• Work request:
Extract each line from the entries below that contains the string "kilo", and copy every such line in full.

• Data extracts:
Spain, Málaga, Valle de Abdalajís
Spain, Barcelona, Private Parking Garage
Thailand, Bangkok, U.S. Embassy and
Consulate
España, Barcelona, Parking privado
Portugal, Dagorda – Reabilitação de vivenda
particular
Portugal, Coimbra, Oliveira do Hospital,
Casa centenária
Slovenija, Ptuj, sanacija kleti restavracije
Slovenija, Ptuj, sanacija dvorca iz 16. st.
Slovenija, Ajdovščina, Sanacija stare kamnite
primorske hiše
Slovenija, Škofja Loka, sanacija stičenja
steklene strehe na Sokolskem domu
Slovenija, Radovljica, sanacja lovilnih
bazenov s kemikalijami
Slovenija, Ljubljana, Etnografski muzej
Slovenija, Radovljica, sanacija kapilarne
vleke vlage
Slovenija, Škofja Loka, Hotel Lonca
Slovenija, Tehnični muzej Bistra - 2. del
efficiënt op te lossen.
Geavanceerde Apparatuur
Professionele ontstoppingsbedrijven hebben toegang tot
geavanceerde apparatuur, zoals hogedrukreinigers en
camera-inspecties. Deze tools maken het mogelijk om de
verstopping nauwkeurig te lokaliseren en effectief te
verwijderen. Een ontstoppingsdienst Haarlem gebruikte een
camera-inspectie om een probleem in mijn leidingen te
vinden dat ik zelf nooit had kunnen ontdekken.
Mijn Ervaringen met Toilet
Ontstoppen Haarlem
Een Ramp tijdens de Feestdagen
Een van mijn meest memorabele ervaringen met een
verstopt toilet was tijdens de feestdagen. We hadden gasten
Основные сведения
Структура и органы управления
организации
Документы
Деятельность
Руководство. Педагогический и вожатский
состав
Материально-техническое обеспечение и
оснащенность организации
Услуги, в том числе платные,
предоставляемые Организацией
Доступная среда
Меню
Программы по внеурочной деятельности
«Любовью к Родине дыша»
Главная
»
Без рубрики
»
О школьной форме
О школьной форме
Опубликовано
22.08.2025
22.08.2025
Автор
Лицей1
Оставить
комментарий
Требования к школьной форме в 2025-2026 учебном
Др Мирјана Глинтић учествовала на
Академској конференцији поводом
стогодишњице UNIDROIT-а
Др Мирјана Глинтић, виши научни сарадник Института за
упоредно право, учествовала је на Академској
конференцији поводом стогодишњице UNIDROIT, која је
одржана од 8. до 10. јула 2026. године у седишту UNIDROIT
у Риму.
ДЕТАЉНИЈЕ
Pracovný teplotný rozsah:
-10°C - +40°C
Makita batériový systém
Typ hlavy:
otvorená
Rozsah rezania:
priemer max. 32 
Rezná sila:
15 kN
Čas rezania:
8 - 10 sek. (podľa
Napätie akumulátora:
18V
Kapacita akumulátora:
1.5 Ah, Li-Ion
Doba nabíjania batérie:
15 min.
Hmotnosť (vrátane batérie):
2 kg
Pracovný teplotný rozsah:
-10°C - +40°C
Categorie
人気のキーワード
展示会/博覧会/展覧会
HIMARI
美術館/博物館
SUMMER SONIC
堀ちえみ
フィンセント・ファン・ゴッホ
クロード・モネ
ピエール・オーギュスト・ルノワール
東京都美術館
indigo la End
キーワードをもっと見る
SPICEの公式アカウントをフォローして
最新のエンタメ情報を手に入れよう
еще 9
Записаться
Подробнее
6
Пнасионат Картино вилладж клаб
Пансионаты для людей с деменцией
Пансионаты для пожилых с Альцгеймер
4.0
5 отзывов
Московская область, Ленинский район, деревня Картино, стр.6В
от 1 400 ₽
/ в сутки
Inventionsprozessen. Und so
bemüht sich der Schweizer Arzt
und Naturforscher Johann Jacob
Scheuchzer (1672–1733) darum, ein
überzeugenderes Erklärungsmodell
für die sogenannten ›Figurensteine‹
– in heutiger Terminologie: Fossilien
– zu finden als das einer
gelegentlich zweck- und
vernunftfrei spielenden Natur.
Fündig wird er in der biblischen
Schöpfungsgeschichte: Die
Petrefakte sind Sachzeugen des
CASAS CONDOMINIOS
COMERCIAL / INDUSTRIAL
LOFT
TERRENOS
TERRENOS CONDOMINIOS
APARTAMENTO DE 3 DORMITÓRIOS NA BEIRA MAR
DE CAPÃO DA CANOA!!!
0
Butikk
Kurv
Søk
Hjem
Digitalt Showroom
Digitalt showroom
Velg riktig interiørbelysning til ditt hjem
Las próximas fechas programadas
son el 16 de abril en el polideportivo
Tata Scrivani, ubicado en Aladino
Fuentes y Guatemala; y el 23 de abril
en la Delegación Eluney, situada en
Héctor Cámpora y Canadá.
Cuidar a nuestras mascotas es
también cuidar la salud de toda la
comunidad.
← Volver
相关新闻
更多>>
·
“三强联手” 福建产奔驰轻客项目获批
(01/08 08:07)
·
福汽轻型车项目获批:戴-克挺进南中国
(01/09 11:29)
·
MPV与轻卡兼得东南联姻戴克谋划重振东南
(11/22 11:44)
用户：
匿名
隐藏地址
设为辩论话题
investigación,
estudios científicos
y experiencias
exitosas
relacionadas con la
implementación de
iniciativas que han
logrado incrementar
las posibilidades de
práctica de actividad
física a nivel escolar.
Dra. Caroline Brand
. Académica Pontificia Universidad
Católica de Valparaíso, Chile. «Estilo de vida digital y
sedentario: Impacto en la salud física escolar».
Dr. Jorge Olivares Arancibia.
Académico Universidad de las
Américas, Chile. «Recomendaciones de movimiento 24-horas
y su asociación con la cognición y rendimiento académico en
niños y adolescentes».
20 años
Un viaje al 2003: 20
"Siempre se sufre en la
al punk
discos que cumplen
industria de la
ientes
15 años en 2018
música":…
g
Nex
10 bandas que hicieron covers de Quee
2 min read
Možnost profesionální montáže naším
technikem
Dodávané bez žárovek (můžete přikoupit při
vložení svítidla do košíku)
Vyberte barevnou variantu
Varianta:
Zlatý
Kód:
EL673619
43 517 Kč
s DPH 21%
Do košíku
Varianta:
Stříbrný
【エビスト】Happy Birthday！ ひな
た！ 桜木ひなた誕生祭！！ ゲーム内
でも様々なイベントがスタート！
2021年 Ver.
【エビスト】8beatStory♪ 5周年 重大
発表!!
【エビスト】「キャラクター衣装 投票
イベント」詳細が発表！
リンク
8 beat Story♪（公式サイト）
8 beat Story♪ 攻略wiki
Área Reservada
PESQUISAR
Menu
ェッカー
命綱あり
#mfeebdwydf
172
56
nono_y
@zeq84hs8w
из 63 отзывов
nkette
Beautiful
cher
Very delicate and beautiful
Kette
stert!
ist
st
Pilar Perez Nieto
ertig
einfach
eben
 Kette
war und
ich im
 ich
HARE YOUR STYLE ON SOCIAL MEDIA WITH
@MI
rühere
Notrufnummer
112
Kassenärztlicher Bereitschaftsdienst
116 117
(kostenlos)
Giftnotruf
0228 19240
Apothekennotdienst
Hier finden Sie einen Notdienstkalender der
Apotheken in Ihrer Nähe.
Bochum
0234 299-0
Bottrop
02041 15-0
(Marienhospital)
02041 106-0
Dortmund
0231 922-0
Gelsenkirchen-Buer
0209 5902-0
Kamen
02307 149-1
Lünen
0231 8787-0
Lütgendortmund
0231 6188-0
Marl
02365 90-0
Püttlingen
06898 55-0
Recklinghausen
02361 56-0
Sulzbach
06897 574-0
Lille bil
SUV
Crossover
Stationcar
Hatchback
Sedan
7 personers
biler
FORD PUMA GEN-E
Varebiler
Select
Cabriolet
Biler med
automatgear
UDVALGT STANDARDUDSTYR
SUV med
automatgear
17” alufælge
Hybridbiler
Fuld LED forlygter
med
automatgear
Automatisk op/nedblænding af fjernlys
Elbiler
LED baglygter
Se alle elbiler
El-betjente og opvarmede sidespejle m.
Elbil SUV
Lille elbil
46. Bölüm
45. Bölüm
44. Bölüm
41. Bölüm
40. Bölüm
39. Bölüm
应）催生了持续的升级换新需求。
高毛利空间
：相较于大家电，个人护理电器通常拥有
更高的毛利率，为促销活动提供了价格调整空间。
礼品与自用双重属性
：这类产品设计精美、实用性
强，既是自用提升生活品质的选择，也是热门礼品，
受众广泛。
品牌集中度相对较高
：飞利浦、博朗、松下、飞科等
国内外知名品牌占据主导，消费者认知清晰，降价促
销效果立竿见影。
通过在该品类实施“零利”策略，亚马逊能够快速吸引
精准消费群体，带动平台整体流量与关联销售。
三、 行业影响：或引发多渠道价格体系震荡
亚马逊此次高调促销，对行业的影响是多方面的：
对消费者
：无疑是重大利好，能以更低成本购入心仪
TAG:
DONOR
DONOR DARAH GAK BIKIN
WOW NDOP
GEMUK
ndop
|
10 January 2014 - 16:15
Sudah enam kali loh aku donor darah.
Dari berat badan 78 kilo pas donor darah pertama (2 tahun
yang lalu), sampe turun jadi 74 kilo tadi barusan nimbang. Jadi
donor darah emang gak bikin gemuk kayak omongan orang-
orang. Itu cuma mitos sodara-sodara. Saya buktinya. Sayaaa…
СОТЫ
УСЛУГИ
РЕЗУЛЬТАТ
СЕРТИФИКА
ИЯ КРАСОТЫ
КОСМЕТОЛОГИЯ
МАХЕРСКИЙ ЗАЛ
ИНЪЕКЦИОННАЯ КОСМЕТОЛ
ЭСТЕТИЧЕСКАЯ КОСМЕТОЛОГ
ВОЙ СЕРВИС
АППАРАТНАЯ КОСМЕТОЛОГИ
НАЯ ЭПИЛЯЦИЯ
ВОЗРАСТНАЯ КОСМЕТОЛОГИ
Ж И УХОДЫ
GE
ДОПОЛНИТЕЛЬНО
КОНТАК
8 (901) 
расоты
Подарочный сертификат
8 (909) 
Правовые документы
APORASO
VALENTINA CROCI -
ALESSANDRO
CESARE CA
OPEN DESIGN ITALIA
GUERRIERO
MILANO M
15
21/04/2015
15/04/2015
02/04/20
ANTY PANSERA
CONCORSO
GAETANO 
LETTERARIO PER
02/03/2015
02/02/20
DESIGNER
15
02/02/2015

• Output for this exercise:
Dari berat badan 78 kilo pas donor darah pertama (2 tahun
yang lalu), sampe turun jadi 74 kilo tadi barusan nimbang. Jadi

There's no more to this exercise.